Denny,
There is always value in trying something new and if it works better stick with it.
If, for example, 5.2 makes a difference in a brewer’s beer, my advice would be to test the water and adjust the water chemistry. This should allow the brewer to brew beers w/o using 5.2 in the future.
Here is an example from my brewing experience: After reading abut German lager brewing and the fact that their primary fermentation is done after about 7-8 days at 46 F I grew very disappointed with my lager fermentation times of 2 weeks or more. And those were even at 50 F. I kept looking around trying to answer the question why are they getting so much better performance that I do. First I thought it was the tall fermenters and their stronger circulation. But then I saw that even at home brew scale experiments in Weihenstephan they were able to ferment lagers below 50 F in about a week. So it couldn’t be the tall conicals. When Geronimo then posted about air raised yeast on the NB forum and how much better they ferment I gave it a try and it worked. With the same pitching rate and fermenting at 48F they are able to primary ferment a 12 Plato lager in less than 10 days. Up to this point I thought it had excellent yeast health since I was raising my yeast on the stir plate and used it fresh. I didn’t know that yeast can be even healthier than that.

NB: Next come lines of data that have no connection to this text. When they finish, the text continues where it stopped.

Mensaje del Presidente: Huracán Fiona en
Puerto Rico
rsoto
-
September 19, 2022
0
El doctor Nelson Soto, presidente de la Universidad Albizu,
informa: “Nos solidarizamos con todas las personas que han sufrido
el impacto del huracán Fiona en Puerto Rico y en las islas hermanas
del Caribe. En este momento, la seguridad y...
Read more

At this point I still have to verify if that actually improved the quality of the beer. But healthier yeast is able to get closer to the attenuation limit which I found to be important and oftentimes difficult for lagers.
Given that I’m biased towards not adding nutrients to the wort I’d see this as a sign that the yeast is in need of something. Oxygen tends to be one of the big unknowns but you said that you use the mix stir and my tests of that technique showed that you can get to 7-8 ppm within 2 min of stirring. But you also like to brew higher gravity beers which need more O2 and the mix stir’s limit is ~8 ppm. Borrowing a pure O2 system and trying it might be an option.
But it may also be the added zinc that helps like you said earlier. But if that is truly the case then the statement that brewer’s wort contains adequate amounts of zinc is to be questioned.
I think I’ll eventually give a yeast nutrition addition a try in a side-by-side experiment. Just to see what the difference would be.